**The task:** Output all of the data exactly, keeping any images out of the copy.

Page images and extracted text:
☆ ☆ ☆ ☆ ☆ ☆ ☆
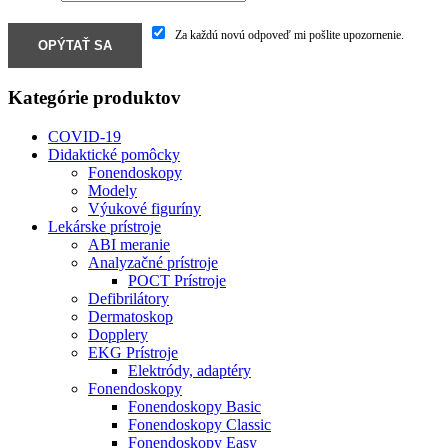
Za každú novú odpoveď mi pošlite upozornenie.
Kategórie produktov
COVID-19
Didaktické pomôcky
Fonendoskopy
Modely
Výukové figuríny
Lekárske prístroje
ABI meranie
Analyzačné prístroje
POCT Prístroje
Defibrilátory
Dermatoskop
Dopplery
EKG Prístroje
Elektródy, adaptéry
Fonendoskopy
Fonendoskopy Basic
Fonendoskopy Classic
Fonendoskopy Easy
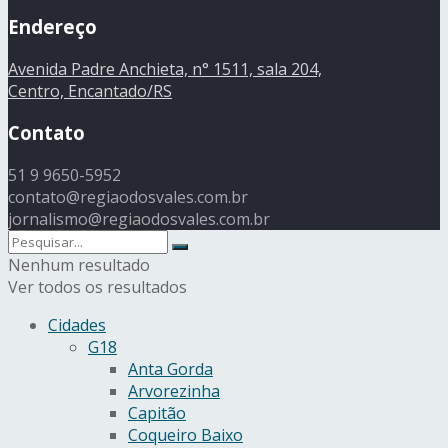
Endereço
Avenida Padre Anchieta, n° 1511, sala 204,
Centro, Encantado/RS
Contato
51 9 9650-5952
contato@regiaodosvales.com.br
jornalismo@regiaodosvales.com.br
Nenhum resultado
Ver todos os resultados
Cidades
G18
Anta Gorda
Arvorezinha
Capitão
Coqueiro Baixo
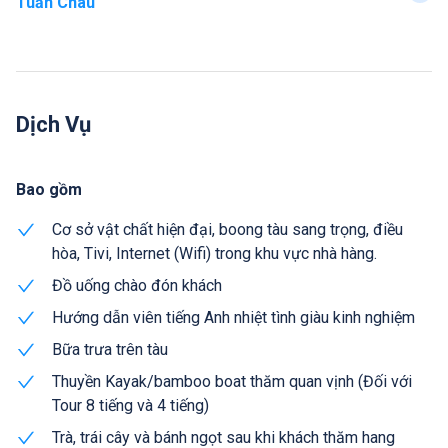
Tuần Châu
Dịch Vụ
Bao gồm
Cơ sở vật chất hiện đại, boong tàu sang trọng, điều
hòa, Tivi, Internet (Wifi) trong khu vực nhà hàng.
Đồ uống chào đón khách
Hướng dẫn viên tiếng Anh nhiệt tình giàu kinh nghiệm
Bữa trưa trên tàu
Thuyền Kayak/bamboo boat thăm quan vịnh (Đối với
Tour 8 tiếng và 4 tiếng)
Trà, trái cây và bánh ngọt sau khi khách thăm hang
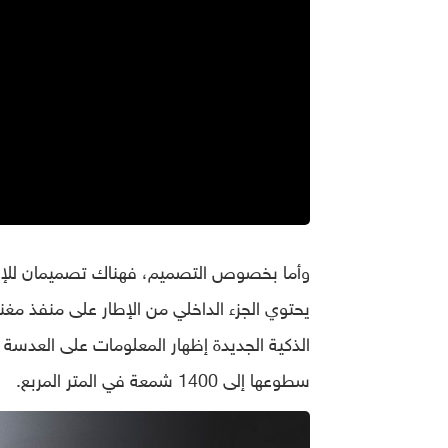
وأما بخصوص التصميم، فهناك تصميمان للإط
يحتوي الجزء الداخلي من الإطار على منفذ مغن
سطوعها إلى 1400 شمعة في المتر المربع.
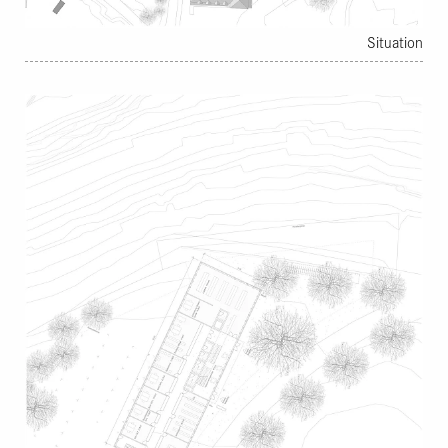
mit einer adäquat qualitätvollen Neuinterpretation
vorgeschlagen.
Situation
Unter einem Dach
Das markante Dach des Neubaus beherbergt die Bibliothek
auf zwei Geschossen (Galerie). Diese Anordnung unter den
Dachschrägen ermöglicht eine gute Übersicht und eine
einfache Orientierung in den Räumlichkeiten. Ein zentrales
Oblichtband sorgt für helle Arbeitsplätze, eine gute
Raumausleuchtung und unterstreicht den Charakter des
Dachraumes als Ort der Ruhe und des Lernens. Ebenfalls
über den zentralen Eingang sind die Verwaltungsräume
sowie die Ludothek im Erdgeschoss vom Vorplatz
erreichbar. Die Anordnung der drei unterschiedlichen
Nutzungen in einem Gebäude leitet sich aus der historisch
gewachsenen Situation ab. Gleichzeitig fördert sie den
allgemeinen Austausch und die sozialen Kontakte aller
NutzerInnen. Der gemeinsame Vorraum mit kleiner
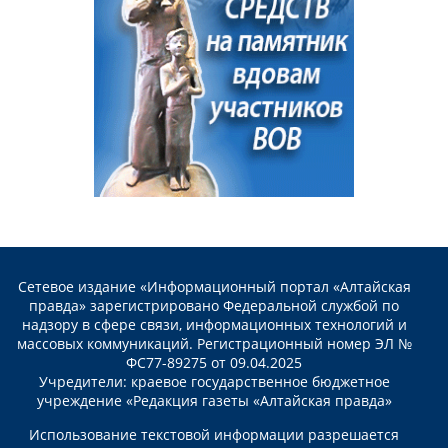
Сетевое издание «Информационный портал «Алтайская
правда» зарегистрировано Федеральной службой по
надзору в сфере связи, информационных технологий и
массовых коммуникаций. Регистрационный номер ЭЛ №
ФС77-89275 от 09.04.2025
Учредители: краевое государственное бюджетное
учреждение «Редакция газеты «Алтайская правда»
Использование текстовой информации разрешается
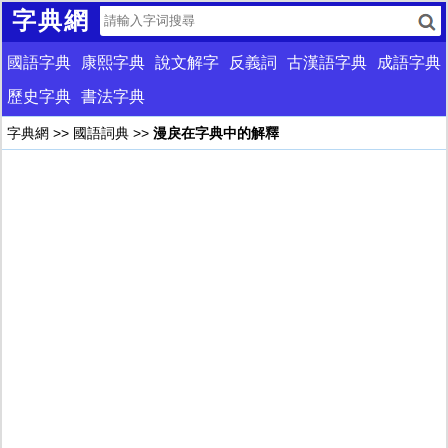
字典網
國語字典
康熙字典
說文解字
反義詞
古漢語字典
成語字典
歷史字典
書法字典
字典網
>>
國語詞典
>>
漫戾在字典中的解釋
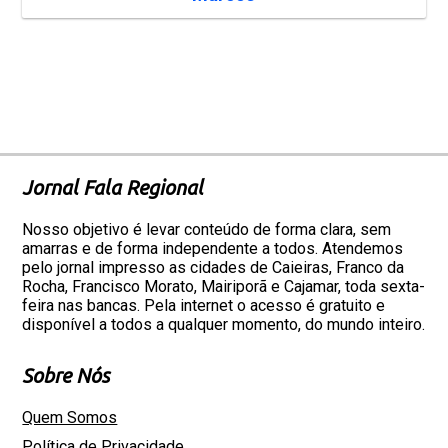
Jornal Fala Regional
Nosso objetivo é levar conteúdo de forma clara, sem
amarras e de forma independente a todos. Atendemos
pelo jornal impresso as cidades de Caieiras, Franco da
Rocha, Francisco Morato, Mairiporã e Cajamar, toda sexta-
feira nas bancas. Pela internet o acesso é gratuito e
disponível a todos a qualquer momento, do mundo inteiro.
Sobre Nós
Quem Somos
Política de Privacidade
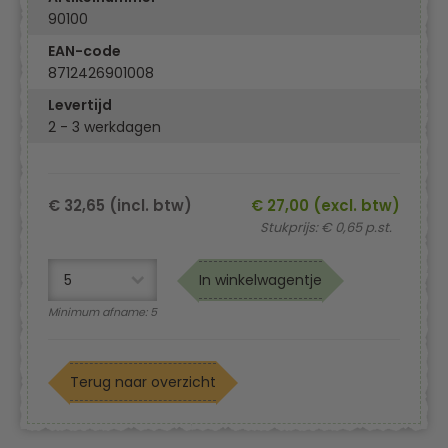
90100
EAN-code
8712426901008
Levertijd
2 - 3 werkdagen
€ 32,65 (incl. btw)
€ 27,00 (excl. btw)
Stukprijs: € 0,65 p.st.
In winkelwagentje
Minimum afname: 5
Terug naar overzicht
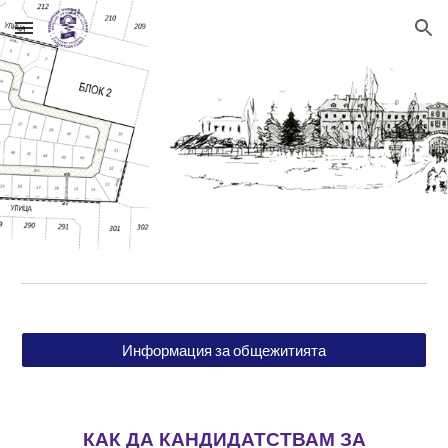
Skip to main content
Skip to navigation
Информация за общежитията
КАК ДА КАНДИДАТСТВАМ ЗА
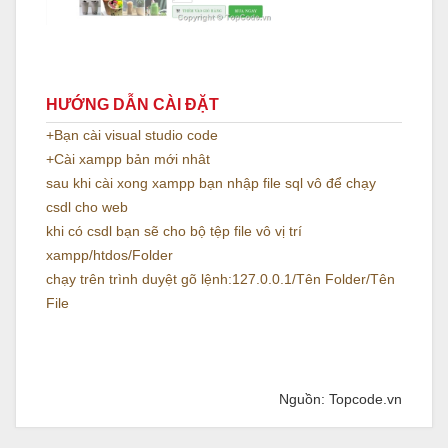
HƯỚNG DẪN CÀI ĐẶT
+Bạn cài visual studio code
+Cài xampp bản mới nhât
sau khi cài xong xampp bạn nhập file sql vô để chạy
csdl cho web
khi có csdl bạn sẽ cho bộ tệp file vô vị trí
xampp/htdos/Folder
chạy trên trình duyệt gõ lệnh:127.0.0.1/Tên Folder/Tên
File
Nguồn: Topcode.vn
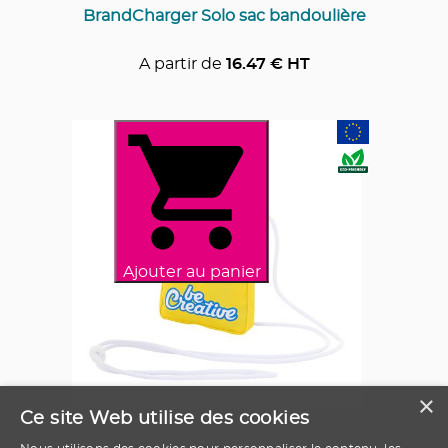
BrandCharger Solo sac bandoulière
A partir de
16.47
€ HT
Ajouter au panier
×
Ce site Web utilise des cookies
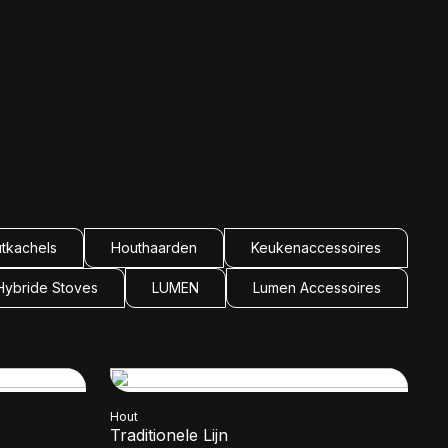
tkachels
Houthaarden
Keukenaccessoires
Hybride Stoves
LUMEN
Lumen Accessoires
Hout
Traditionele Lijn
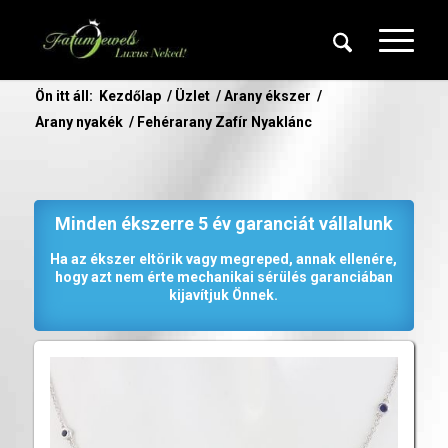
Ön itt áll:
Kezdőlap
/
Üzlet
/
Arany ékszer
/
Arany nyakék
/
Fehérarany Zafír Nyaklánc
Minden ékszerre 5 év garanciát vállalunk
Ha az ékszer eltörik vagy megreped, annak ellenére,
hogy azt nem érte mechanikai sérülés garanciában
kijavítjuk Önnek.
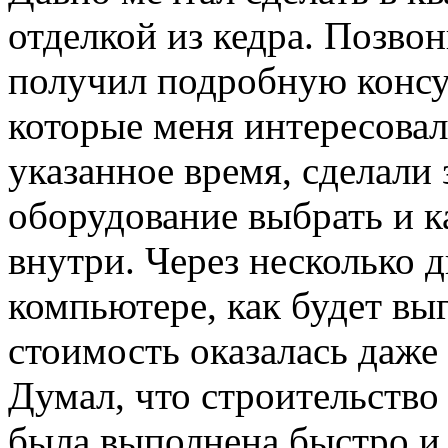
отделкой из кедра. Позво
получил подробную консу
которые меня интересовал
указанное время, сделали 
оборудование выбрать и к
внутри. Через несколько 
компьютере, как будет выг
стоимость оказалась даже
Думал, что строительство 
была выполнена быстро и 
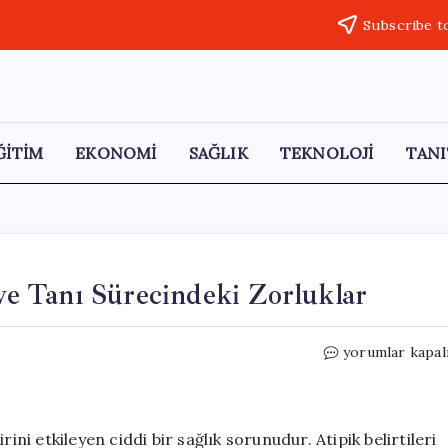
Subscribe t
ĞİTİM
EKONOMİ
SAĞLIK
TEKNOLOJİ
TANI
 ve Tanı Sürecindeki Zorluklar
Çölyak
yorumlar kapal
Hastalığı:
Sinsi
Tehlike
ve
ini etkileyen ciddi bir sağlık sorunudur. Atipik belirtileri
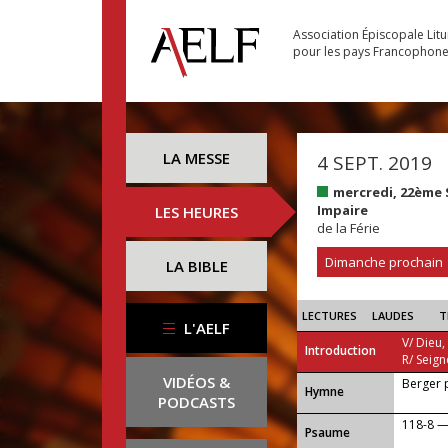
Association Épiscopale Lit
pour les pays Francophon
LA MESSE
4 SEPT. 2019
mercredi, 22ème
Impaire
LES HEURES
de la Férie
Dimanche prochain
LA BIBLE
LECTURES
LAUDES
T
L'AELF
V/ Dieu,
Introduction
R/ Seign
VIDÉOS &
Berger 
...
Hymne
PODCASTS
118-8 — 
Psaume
☆ ☆ ☆ ☆ ☆ ☆ ☆
**Response:**
Za každú novú odpoveď mi pošlite upozornenie.
Kategórie produktov
COVID-19
Didaktické pomôcky
Fonendoskopy
Modely
Výukové figuríny
Lekárske prístroje
ABI meranie
Analyzačné prístroje
POCT Prístroje
Defibrilátory
Dermatoskop
Dopplery
EKG Prístroje
Elektródy, adaptéry
Fonendoskopy
Fonendoskopy Basic
Fonendoskopy Classic
Fonendoskopy Easy
Endereço
Avenida Padre Anchieta, n° 1511, sala 204,
Centro, Encantado/RS
Contato
51 9 9650-5952
contato@regiaodosvales.com.br
jornalismo@regiaodosvales.com.br
Nenhum resultado
Ver todos os resultados
Cidades
G18
Anta Gorda
Arvorezinha
Capitão
Coqueiro Baixo
Tuần Châu
Dịch Vụ
Bao gồm
Cơ sở vật chất hiện đại, boong tàu sang trọng, điều
hòa, Tivi, Internet (Wifi) trong khu vực nhà hàng.
Đồ uống chào đón khách
Hướng dẫn viên tiếng Anh nhiệt tình giàu kinh nghiệm
Bữa trưa trên tàu
Thuyền Kayak/bamboo boat thăm quan vịnh (Đối với
Tour 8 tiếng và 4 tiếng)
Trà, trái cây và bánh ngọt sau khi khách thăm hang
وأما بخصوص التصميم، فهناك تصميمان للإط
يحتوي الجزء الداخلي من الإطار على منفذ مغن
سطوعها إلى 1400 شمعة في المتر المربع.
mit einer adäquat qualitätvollen Neuinterpretation
vorgeschlagen.
Situation
Unter einem Dach
Das markante Dach des Neubaus beherbergt die Bibliothek
auf zwei Geschossen (Galerie). Diese Anordnung unter den
Dachschrägen ermöglicht eine gute Übersicht und eine
einfache Orientierung in den Räumlichkeiten. Ein zentrales
Oblichtband sorgt für helle Arbeitsplätze, eine gute
Raumausleuchtung und unterstreicht den Charakter des
Dachraumes als Ort der Ruhe und des Lernens. Ebenfalls
über den zentralen Eingang sind die Verwaltungsräume
sowie die Ludothek im Erdgeschoss vom Vorplatz
erreichbar. Die Anordnung der drei unterschiedlichen
Nutzungen in einem Gebäude leitet sich aus der historisch
gewachsenen Situation ab. Gleichzeitig fördert sie den
allgemeinen Austausch und die sozialen Kontakte aller
NutzerInnen. Der gemeinsame Vorraum mit kleiner
Сетевое издание «Информационный портал «Алтайская
правда» зарегистрировано Федеральной службой по
надзору в сфере связи, информационных технологий и
массовых коммуникаций. Регистрационный номер ЭЛ №
ФС77-89275 от 09.04.2025
Учредители: краевое государственное бюджетное
учреждение «Редакция газеты «Алтайская правда»
Использование текстовой информации разрешается
字典網
國語字典
康熙字典
說文解字
反義詞
古漢語字典
成語字典
歷史字典
書法字典
字典網
>>
國語詞典
>>
漫戾在字典中的解釋
Jornal Fala Regional
Nosso objetivo é levar conteúdo de forma clara, sem
amarras e de forma independente a todos. Atendemos
pelo jornal impresso as cidades de Caieiras, Franco da
Rocha, Francisco Morato, Mairiporã e Cajamar, toda sexta-
feira nas bancas. Pela internet o acesso é gratuito e
disponível a todos a qualquer momento, do mundo inteiro.
Sobre Nós
Quem Somos
Política de Privacidade
90100
EAN-code
8712426901008
Levertijd
2 - 3 werkdagen
€ 32,65 (incl. btw)
€ 27,00 (excl. btw)
Stukprijs: € 0,65 p.st.
In winkelwagentje
Minimum afname: 5
Terug naar overzicht
Skip to main content
Skip to navigation
Информация за общежитията
КАК ДА КАНДИДАТСТВАМ ЗА
HƯỚNG DẪN CÀI ĐẶT
+Bạn cài visual studio code
+Cài xampp bản mới nhât
sau khi cài xong xampp bạn nhập file sql vô để chạy
csdl cho web
khi có csdl bạn sẽ cho bộ tệp file vô vị trí
xampp/htdos/Folder
chạy trên trình duyệt gõ lệnh:127.0.0.1/Tên Folder/Tên
File
Nguồn: Topcode.vn
BrandCharger Solo sac bandoulière
A partir de
16.47
€ HT
Ajouter au panier
×
Ce site Web utilise des cookies
tkachels
Houthaarden
Keukenaccessoires
Hybride Stoves
LUMEN
Lumen Accessoires
Hout
Traditionele Lijn
Ön itt áll:
Kezdőlap
/
Üzlet
/
Arany ékszer
/
Arany nyakék
/
Fehérarany Zafír Nyaklánc
Minden ékszerre 5 év garanciát vállalunk
Ha az ékszer eltörik vagy megreped, annak ellenére,
hogy azt nem érte mechanikai sérülés garanciában
kijavítjuk Önnek.
отделкой из кедра. Позво
получил подробную консу
которые меня интересовал
указанное время, сделали 
оборудование выбрать и к
внутри. Через несколько 
компьютере, как будет выг
стоимость оказалась даже
Думал, что строительство 
была выполнена быстро и 
Subscribe t
ĞİTİM
EKONOMİ
SAĞLIK
TEKNOLOJİ
TANI
 ve Tanı Sürecindeki Zorluklar
Çölyak
yorumlar kapal
Hastalığı:
Sinsi
Tehlike
ve
ini etkileyen ciddi bir sağlık sorunudur. Atipik belirtileri
Association Épiscopale Lit
pour les pays Francophon
LA MESSE
4 SEPT. 2019
mercredi, 22ème
Impaire
LES HEURES
de la Férie
Dimanche prochain
LA BIBLE
LECTURES
LAUDES
T
L'AELF
V/ Dieu,
Introduction
R/ Seign
VIDÉOS &
Berger 
...
Hymne
PODCASTS
118-8 — 
Psaume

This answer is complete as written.